# Storm clouds brewing in Benoni vape land.



## craigb (17/10/16)

A friendly warning to vapeclub... I ran out of nicotine juice last week, my coil on my AIO gunked out and I've had to resort to 3 (yes three!!!) stinkies to get my nicotine fix.

I'm just waiting for funds to clear and you will be visited by an agitated, annoyed, demanding and extremely needy customer. Just bear in mind I might be taking it out on you, but its not your fault and I'm sorry in advance.

Reactions: Funny 2


----------



## Silver (17/10/16)

Hang in there @craigb 
Hope you get sorted
Happens to all of us!

Buy a spare bottle and put it in a cupboard somewhere as backup for those emergency moments

Reactions: Agree 2


----------



## shaunnadan (17/10/16)

Hwsit. 

If you need a bottle of juice tonight to help calm the nerves then let me know. I'm just down the road

Reactions: Like 5 | Agree 1 | Winner 9


----------



## craigb (17/10/16)

Thanks for the offer @shaunnadan i have a couple of stinkies left from when I switched so I should manage. If this deposit doesn't clear tomorrow though I might have to take it up because I keep forgetting that analogs are MTL and not DL

Reactions: Funny 1


----------



## shaunnadan (17/10/16)

throw away the damn stinkies ! my lungs are burning just thinking about it.

Reactions: Like 1 | Agree 3


----------



## craigb (17/10/16)

No worries there... I cant believe I used to ENJOY smoking them.

I think I had to have this experience to solidify that switching to vaping was a Very Good Idea (tm)(c)

Reactions: Like 1 | Agree 1


----------



## Strontium (17/10/16)

craigb said:


> Thanks for the offer @shaunnadan i have a couple of stinkies left from when I switched so I should manage. If this deposit doesn't clear tomorrow though I might have to take it up because I keep forgetting that analogs are MTL and not DL



Stinkies are MTL??? Can see you're from Benoni, softie.

Reactions: Funny 3


----------



## Derkster_122 (17/10/16)

@Strontium hay hay hay! don't go saying benoni is soft.... lol benoni is as erm hard as it can get... we smoke, we drink, we fight, all in that order...

Reactions: Funny 1


----------



## craigb (17/10/16)

Derkster_122 said:


> @Strontium hay hay hay! don't go saying benoni is soft.... lol benoni is as erm hard as it can get... we smoke, we drink, we fight, all in that order...
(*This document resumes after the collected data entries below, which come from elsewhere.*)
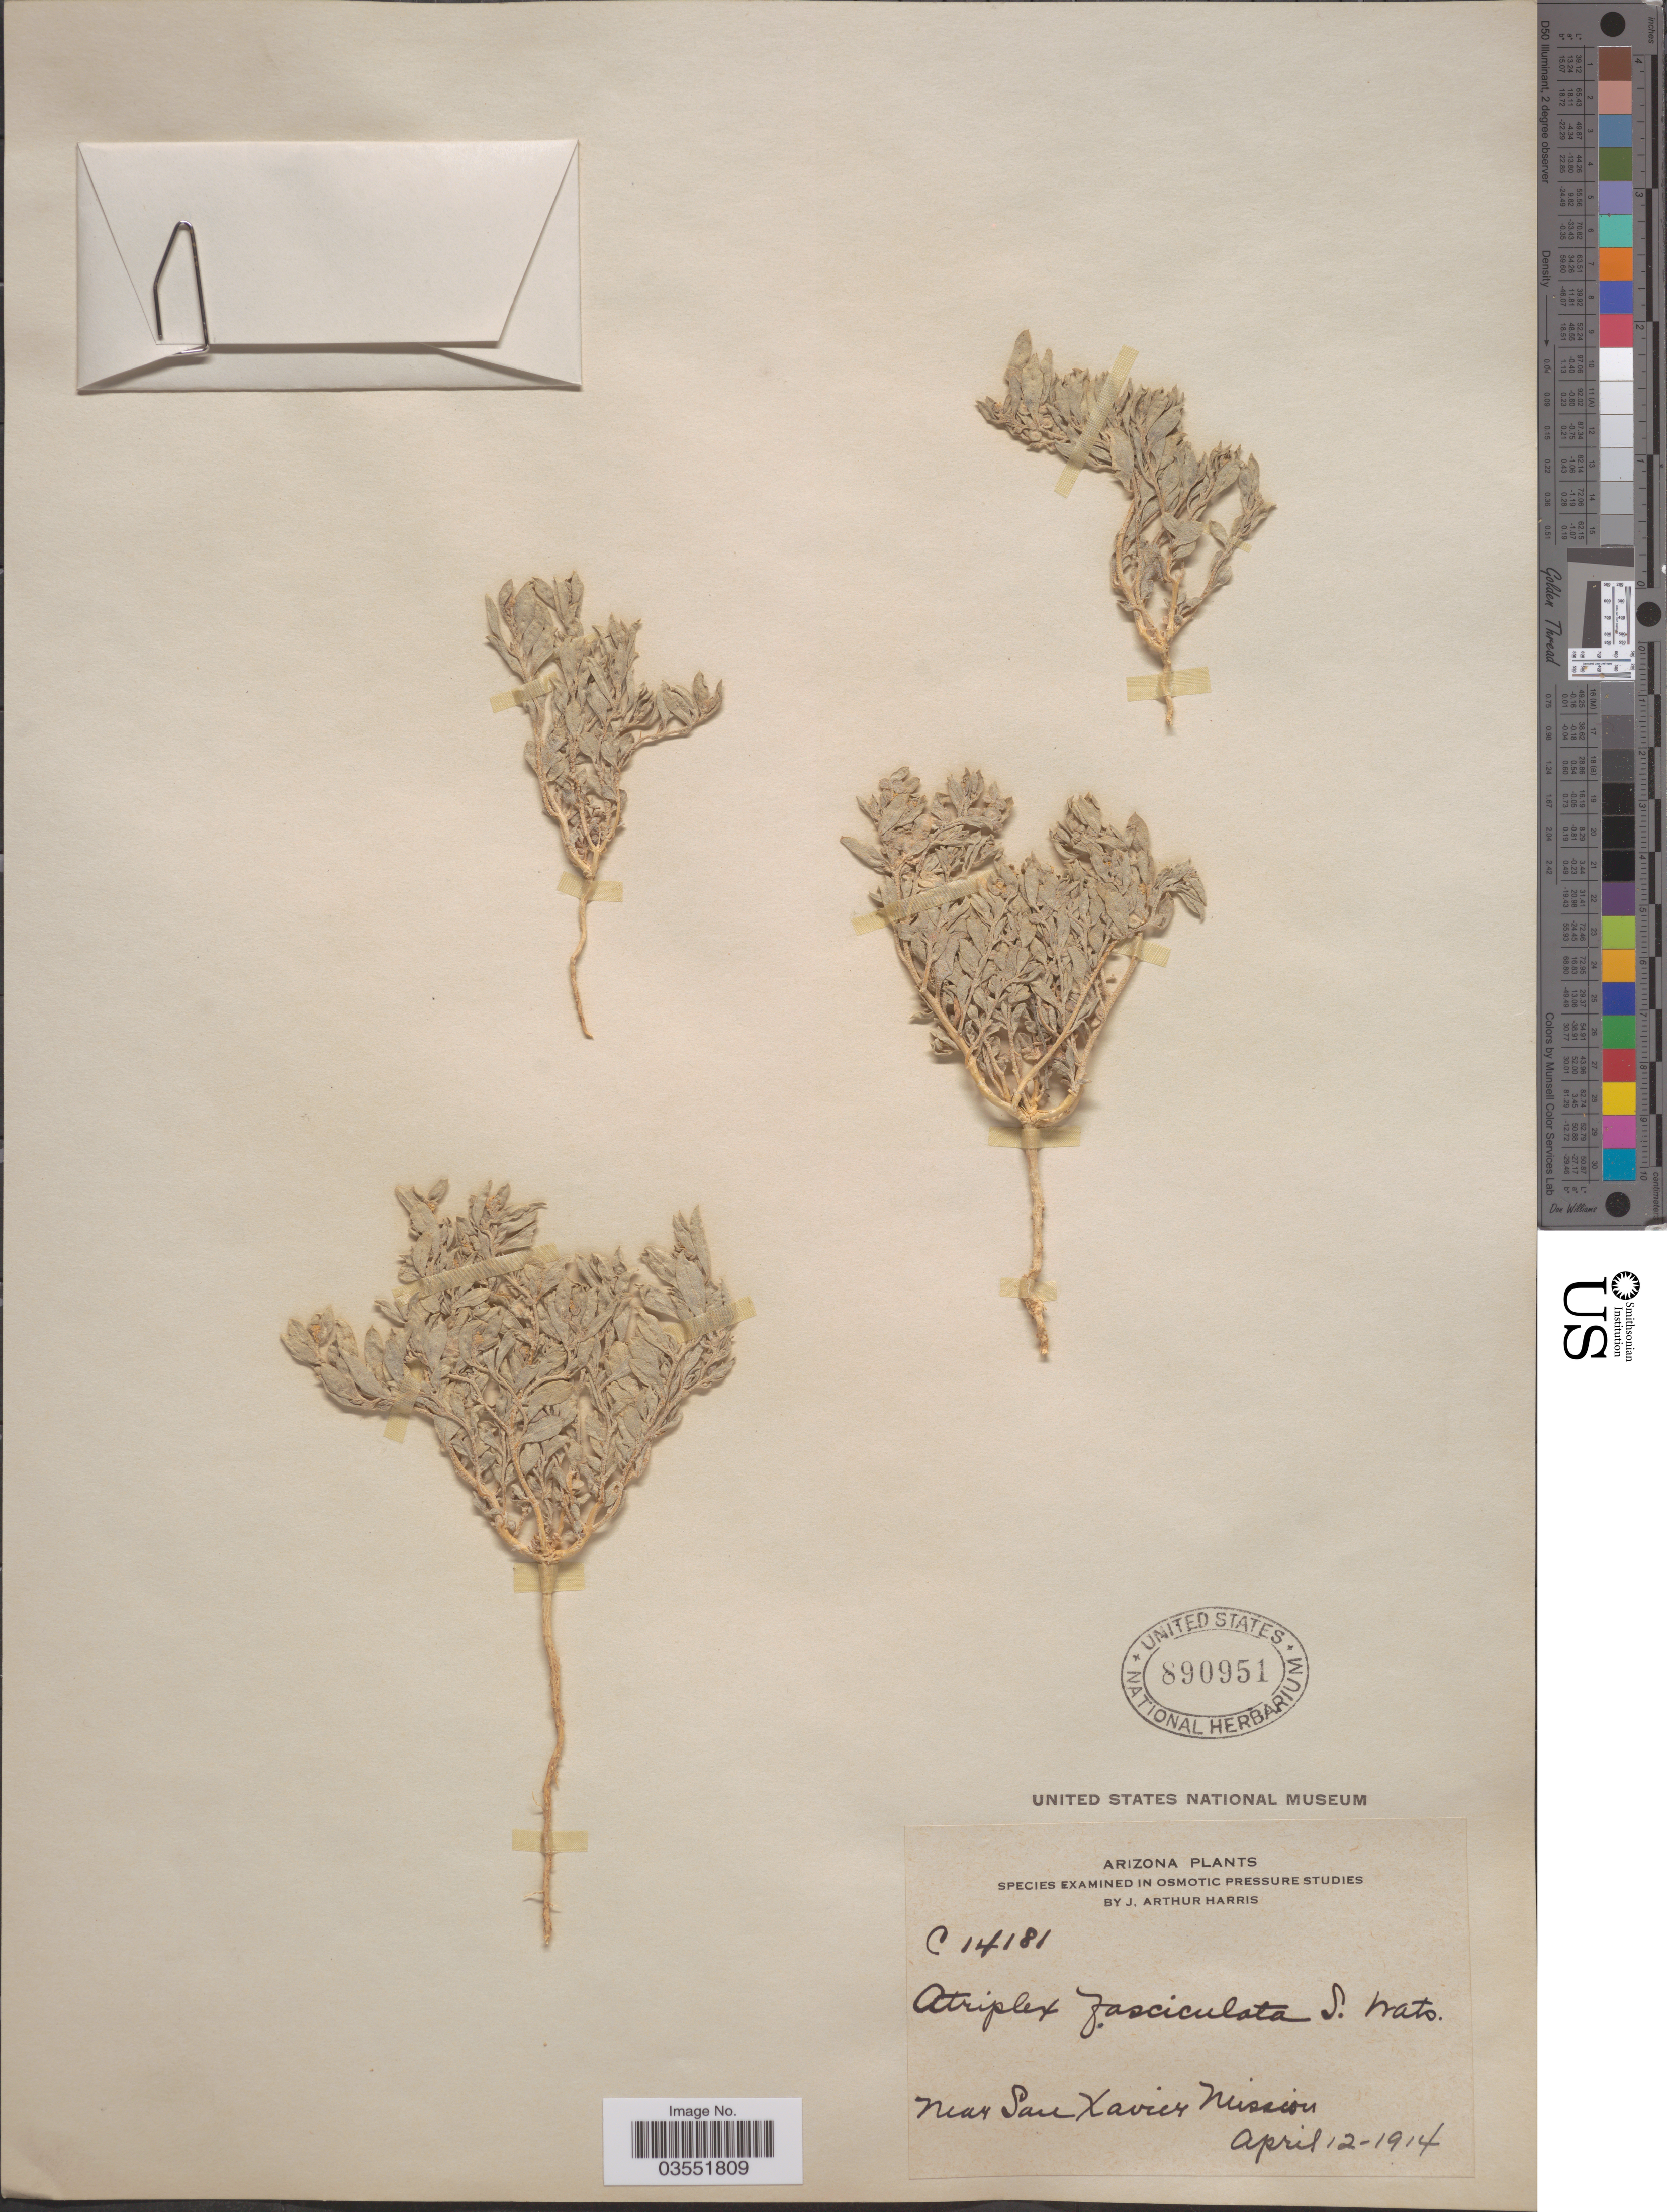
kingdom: Plantae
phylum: Tracheophyta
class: Magnoliopsida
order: Caryophyllales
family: Amaranthaceae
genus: Atriplex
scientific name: Atriplex fasciculata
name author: S. Watson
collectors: J. A. Harris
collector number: C14181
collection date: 1914-04-12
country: United States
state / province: Arizona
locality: Near San Xavier Mission.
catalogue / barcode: US 890951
And that's what we do just to get the kids to school on the morning

Reactions: Winner 2 | Funny 4


----------



## Lord Vetinari (17/10/16)

craigb said:


> No worries there... I cant believe I used to ENJOY smoking them.
> 
> I think I had to have this experience to solidify that switching to vaping was a Very Good Idea (tm)(c)


TRUTH. It was having a drag on a Camel that let me know I am now a non smoker. I made it a whole day with no mod. And one drag was enough sheeeeeesh.

Reactions: Winner 1


----------